You are doing the right thing - identity field should be numeric and not string based, both for space saving and for performance reasons (matching keys on strings is slower than matching on integers).
From the software perspective the GUID is better as its unique globally.
Quotes from: Primary Keys: IDs versus GUIDs
Using a GUID as a row identity value feels more natural-- and
certainly more truly unique-- than a 32-bit integer. Database guru Joe
Celko seems to agree. GUID primary keys are a natural fit for many
development scenarios, such as replication, or when you need to
generate primary keys outside the database. But it's still a question
of balancing the tradeoffs between traditional 4-byte integer IDs and
16-byte GUIDs:
GUID Pros
Unique across every table, every database, every server
Allows easy merging of records from different databases
Allows easy distribution of databases across multiple servers
You can generate IDs anywhere, instead of having to roundtrip to the database
Most replication scenarios require GUID columns anyway
GUID Cons
It is a whopping 4 times larger than the traditional 4-byte index value; this can have serious performance and storage implications if
you're not careful
Cumbersome to debug where userid='{BAE7DF4-DDF-3RG-5TY3E3RF456AS10}'
The generated GUIDs should be partially sequential for best performance (eg, newsequentialid() on SQL 2005) and to enable use of
clustered indexes
My recommendation is: use ids.
You'll be able to rename that "Genre" with 20000 songs without breaking anything.
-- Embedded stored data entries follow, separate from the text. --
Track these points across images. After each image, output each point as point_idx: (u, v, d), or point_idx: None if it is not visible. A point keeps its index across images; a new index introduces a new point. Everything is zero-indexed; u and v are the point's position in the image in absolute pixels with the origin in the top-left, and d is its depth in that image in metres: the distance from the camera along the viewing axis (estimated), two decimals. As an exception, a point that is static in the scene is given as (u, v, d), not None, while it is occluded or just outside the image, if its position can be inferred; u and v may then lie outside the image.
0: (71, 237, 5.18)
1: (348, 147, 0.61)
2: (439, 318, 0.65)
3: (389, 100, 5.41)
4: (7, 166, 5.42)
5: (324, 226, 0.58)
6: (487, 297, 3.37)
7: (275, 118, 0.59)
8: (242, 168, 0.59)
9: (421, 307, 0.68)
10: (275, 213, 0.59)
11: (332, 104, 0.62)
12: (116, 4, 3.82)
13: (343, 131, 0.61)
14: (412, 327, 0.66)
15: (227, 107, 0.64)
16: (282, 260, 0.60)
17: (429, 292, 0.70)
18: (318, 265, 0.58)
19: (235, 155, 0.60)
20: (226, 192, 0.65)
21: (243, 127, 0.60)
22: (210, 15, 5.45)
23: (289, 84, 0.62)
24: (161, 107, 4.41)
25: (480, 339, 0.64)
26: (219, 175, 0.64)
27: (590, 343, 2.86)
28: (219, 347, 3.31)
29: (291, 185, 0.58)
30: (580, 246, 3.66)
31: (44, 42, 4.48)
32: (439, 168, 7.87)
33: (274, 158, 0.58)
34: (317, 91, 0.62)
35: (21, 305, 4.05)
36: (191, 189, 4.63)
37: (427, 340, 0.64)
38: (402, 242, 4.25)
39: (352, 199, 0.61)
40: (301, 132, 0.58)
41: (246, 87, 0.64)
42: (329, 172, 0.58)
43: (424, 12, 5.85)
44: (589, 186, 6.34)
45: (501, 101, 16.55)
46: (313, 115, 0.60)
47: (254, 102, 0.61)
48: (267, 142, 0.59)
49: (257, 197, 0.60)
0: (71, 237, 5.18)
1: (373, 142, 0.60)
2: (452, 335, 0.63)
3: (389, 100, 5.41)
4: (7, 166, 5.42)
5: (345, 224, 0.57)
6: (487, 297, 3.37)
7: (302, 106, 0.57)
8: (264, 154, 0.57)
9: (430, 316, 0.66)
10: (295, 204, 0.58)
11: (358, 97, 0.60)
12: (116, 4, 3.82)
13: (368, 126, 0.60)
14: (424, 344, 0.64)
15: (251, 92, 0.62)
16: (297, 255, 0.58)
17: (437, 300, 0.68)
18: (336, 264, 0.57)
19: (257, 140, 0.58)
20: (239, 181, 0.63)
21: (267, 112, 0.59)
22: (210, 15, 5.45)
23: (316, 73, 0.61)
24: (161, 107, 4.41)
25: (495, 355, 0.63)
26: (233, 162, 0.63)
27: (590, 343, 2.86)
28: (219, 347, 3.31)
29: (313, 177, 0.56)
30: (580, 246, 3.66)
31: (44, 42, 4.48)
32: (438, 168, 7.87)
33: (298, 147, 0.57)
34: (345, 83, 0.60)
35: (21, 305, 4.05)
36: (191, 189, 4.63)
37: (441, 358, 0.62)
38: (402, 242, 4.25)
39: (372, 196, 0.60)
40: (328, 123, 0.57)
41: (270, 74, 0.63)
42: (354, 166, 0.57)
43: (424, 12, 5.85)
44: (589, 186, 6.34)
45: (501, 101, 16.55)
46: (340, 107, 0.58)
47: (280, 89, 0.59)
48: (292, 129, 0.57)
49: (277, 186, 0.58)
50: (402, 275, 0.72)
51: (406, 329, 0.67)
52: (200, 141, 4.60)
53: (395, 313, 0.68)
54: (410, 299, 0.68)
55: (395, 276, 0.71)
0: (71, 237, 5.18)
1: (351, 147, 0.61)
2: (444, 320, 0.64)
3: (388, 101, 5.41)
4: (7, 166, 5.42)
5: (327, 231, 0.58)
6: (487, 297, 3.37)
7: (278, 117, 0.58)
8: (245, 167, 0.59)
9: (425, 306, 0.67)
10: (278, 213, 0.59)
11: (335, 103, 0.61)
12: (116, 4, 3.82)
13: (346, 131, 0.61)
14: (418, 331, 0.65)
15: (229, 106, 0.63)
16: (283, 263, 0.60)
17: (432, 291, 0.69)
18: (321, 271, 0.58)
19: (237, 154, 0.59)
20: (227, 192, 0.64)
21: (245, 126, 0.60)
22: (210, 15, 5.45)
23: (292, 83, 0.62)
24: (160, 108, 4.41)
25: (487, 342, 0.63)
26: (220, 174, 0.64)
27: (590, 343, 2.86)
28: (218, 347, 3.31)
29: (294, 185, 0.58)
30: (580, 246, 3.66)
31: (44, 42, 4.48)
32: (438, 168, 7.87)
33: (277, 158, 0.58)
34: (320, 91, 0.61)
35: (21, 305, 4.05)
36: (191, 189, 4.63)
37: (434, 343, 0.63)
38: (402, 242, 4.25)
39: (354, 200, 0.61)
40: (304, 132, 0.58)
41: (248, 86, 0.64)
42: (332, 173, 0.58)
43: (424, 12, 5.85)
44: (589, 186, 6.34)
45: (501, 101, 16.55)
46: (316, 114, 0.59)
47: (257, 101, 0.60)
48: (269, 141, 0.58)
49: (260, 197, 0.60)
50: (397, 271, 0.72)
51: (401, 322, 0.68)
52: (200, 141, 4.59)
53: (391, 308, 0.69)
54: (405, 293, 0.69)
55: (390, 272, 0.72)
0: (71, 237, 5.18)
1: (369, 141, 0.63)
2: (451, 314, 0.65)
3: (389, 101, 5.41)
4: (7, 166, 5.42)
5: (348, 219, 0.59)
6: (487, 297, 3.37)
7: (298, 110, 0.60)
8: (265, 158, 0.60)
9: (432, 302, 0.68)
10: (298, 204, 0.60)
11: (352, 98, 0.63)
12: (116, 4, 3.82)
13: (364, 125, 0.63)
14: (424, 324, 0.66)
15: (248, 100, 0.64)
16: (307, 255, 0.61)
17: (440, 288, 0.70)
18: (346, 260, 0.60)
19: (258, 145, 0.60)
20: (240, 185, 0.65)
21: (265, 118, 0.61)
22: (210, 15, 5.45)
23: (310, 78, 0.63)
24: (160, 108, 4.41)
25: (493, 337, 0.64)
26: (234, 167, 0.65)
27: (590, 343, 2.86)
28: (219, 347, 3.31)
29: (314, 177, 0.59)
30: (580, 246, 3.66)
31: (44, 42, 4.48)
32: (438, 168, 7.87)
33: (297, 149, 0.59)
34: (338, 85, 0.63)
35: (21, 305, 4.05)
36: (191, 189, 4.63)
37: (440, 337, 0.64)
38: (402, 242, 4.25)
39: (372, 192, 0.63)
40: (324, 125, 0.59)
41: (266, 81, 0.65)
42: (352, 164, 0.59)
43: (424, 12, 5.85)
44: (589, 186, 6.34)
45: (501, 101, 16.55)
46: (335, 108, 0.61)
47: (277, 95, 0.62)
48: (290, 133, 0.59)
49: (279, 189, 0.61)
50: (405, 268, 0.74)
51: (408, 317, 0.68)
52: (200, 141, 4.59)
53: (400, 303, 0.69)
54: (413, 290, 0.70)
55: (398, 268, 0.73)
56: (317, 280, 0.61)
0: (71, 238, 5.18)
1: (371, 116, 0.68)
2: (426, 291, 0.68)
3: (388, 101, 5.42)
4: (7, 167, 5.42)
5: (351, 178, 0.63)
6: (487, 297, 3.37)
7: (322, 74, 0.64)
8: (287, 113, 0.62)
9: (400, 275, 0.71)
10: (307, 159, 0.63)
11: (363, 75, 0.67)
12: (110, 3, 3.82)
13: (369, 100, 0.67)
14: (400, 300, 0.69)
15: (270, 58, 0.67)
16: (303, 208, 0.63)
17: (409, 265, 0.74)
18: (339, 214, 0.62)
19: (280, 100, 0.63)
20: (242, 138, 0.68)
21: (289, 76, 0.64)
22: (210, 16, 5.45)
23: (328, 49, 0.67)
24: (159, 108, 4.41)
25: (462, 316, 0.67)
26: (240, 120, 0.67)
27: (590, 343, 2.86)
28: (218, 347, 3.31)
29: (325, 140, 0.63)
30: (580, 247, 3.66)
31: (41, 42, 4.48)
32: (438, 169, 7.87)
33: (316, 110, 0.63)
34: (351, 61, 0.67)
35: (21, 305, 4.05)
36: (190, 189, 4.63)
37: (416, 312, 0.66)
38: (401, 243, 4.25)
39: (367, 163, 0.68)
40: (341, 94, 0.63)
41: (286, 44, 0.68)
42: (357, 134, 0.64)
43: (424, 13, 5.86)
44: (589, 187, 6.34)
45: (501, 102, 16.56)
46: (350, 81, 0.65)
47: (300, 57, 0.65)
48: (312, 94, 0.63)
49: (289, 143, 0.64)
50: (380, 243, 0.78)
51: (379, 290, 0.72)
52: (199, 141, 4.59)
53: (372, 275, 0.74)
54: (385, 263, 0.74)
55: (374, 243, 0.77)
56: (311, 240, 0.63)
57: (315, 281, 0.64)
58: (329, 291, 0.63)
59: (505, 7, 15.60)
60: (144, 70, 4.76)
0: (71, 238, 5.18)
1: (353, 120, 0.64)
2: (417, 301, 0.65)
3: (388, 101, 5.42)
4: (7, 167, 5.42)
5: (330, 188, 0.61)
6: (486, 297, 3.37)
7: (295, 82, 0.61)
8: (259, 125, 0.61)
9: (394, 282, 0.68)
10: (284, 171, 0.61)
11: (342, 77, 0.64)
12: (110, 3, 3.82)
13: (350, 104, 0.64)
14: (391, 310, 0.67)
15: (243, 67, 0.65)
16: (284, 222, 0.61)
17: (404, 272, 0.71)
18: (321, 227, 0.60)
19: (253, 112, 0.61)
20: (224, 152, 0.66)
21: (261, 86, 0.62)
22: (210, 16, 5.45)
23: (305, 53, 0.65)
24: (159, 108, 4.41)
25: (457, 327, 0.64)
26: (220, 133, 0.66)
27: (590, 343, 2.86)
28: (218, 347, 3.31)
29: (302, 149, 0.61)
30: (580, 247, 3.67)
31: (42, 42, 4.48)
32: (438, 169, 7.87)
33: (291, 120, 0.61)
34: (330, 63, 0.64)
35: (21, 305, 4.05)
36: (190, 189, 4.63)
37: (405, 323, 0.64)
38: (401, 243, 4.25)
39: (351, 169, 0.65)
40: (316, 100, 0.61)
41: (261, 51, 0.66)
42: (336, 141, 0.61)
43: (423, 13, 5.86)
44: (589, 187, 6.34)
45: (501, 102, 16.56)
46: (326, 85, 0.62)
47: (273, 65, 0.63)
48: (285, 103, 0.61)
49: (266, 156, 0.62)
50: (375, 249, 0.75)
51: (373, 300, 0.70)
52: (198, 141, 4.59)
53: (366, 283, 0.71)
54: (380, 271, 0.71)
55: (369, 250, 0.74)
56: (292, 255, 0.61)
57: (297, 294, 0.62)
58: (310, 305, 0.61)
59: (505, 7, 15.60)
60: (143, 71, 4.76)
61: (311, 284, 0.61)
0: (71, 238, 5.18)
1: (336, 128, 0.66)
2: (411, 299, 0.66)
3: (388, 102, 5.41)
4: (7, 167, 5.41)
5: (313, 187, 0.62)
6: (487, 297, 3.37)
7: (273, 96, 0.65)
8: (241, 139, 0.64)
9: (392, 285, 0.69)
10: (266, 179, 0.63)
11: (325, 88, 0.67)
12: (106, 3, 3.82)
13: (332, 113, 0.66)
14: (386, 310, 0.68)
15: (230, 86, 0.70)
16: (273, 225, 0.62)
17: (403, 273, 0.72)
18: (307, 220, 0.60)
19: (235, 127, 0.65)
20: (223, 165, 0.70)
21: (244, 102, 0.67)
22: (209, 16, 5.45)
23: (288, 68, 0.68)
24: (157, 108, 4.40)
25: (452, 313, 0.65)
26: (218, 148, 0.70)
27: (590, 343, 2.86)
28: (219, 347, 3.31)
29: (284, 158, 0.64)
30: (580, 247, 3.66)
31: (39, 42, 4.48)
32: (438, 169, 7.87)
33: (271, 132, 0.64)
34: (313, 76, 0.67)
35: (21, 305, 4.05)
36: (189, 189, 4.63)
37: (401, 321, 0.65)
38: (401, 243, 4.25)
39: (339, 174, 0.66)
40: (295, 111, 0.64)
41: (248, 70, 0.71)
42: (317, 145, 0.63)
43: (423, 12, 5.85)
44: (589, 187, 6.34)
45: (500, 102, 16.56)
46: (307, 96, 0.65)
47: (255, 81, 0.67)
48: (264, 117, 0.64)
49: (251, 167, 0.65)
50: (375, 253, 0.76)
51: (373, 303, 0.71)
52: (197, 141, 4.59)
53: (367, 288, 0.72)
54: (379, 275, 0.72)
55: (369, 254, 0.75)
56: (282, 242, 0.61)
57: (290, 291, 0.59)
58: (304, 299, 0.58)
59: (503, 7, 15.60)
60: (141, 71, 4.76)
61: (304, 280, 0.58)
The idea behind this is that the id identifies the row in the table. Whatever the row has is something that doesn't matters in this problem.
This is in large part a matter of personal preference.
My personal opinion and practice is to always use integer keys and to always use surrogate rather than natural keys (so never use anything like social security number or the genre name directly).
There are cases where an auto number field is not appropriate or does not scale. In these cases it can make sense to use a GUID, which can be a string in databases that do not have a native datatype for it.